Die Schlacht bei Minden ist vorbei, die Franzosen sind von den alliierten Truppen unter dem Kommando des Herzogs Ferdinand von Braunschweig-Wolfenbüttel, bestehend aus preußischen und britischen Soldaten, sowie Soldaten aus Hessen-Kassel und der Artillerie aus Schaumburg Lippe geschlagen worden. Dieser Sieg führte eine entscheidende Wendung des siebenjährigen Krieges herbei: Die Invasion der Franzosen war gestoppt. Die Franzosen verloren fast 500 Offiziere und knapp 7800 Mann, davon gefallen 127 Offiziere und ca. 4100 Mann. Die Alliierten hatten 151 Offiziere verloren, und ca. 2600 Mann, davon gefallen 28 Offiziere und ca. 600 Mann. Eine absolut vernichtende Niederlage. Nun wurden die Verwundeten in die Feldlazarette gebracht, dafür wurden nicht selten die Kirchen der Stadt benutzt.

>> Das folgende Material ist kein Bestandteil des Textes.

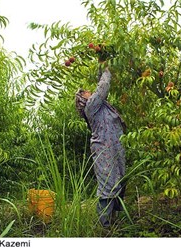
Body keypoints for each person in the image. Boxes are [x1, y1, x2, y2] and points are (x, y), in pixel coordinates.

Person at [75, 65, 126, 228]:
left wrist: (100, 65)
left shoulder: (99, 106)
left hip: (114, 145)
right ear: (83, 99)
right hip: (103, 148)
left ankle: (114, 219)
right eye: (85, 92)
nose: (89, 91)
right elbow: (103, 87)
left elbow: (99, 86)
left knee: (120, 178)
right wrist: (106, 69)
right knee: (108, 184)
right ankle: (103, 225)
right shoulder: (91, 106)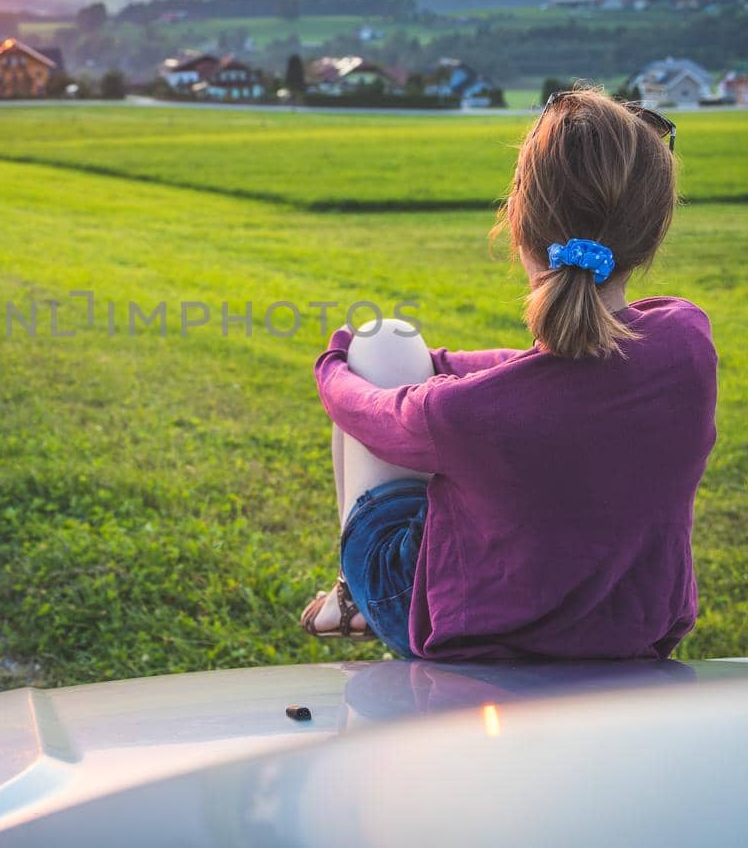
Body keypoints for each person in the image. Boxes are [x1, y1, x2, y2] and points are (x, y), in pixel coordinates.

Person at [300, 87, 717, 660]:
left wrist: (336, 361)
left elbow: (363, 409)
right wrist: (445, 367)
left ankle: (354, 594)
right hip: (630, 632)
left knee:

 Bei der historischen Nachstellung in Minden am 14. und 15. Juni wurde eine solche "Lazarettkirche anno 1759" inszeniert.

Die Darsteller zeigten sowohl die z.T. schwer verwundeten Liniensoldaten, die auf ihren Strohlagern in ihrem eigenem Blut und Fäkalien auf ihre Behandlung durch den Feldscher warteten. Bürgerinnen der Stadt kümmerten sich um das Nötigste und gingen den Chirurgen zur Hand. Die Feldschere gingen routiniert ihrem blutigen Handwerk nach: Sie operierten die Geschosse aus den Verletzen, oder amputierten zu stark verletzte Gliedmaßen. Der Pfarrer versuchte bei all dem Unrat, Gestank und Elend dennoch einen Gottesdienst zu halten. Offiziere die dem Schlachtgemetzel entkommen waren, quartierten sich ein und vergnügten sich mit den Huren der Stadt, während der Verwalter des Lazaretts die Verpflegung der Verwundeten unterschlug und nur klägliche Reste zur Verfügung stellte. Eine Atmosphäre schlimmsten Elends, Gestank, Dreck, Schreie und Verderbtheit - ein Bilderbuch der üblen Seite des 18. Jahrhunderts.....

 

 

Den zahlreichen Besuchern wurde im Vorfeld nicht nur die Schlacht von Minden näher gebracht, sondern auch damalige Waffentechnik und als Höhepunkt die szenische Darbietung der Darsteller des Lazaretts: hier wurde anhand verschiedener Szenen auch die Möglichkeiten und Grenzen der damaligen medizinischen Versorgung demonstriert.

 

Sicherlich eine der aufwendigsten und beeindruckendsten Inszenierungen der gesamten Mindener Zeitinseln.